> [TEXT FOR ANALYSIS]
···

Happy Thanksgiving to the 3 people who read this blog, one of whom is an alias of Nom-gratis.

Nom, nom, nom! said...

Do you want me to ban you, Robin? Because I can absolutely arrange for that. I just lost a 6-paragraph rant on the goddamn well blog with ONE errant mouse click and it's about the 78th time that's happened and I am in NO MOOD right now.

Roxxy happens to be a beloved friend of mine (even though I STILL have not received what she promised to mail me back in August and it is November just tell me what it costs and I'll send you the $$; it can't be as much as new ones at Tuesday goddamn Morning, no way, plus I KNOW yours are better than those cornball pieces of crap, they're all in these nasty color schemes). You better stop accusing her of being me or she'll experience a disturbing cognitive dissonance and quit commenting, and much though I appreciate your efforts here, YOU ARE NO ROXXY. Only Roxxy is Roxxy.

Anonymous said...

Whatever.

Boo hoo hoo for your anti-corporate food Well rant. Probably better lost in cyberspace. We ain't goin' to the Michael Pollan food model, so rant away, be-awsh.

Mouse over and copy after ranting, ham-handed. Stop taking it out on me.

Nom, nom, nom! said...

···

Page-level text extractions:

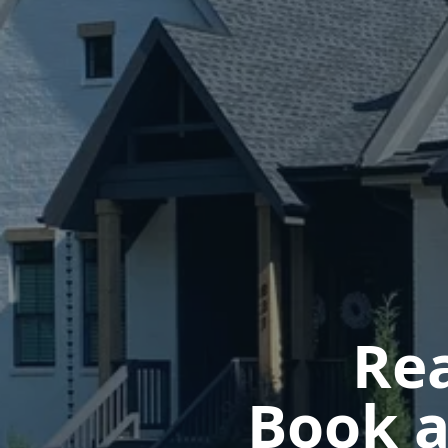
Rea
Book a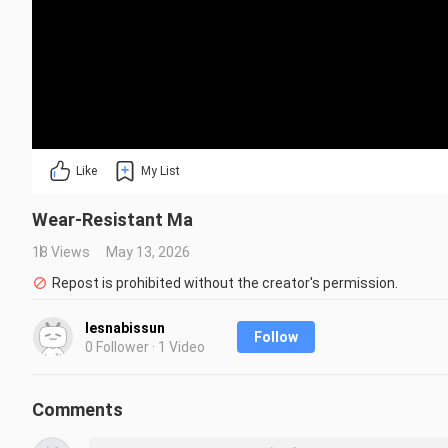
Like
My List
Wear-Resistant Ma
18 Views
May 13, 2026
Repost is prohibited without the creator's permission.
lesnabissun
Follow
0 Follower · 1 Video
Comments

···

> [COMPLETE THE FOLLOWING]
A: List every person the comment thread mentions by name, including online aliases. Don't count the labels that introduce each comment.
B: From the comment thread, reproduce the passage starting with "Roxxy happens to" and going on through "it out on me.".
C: According to the comment thread, how many paragraphs long was the rant lost to an errant mouse click?
Rely only on the comment thread.

> [ANSWERS TO THIS EXERCISE]
A:
Nom-gratis
Robin
Roxxy
Michael Pollan

B:
Roxxy happens to be a beloved friend of mine (even though I STILL have not received what she promised to mail me back in August and it is November just tell me what it costs and I'll send you the $$; it can't be as much as new ones at Tuesday goddamn Morning, no way, plus I KNOW yours are better than those cornball pieces of crap, they're all in these nasty color schemes). You better stop accusing her of being me or she'll experience a disturbing cognitive dissonance and quit commenting, and much though I appreciate your efforts here, YOU ARE NO ROXXY. Only Roxxy is Roxxy.

Anonymous said...

Whatever.

Boo hoo hoo for your anti-corporate food Well rant. Probably better lost in cyberspace. We ain't goin' to the Michael Pollan food model, so rant away, be-awsh.

Mouse over and copy after ranting, ham-handed. Stop taking it out on me.

C: Six paragraphs.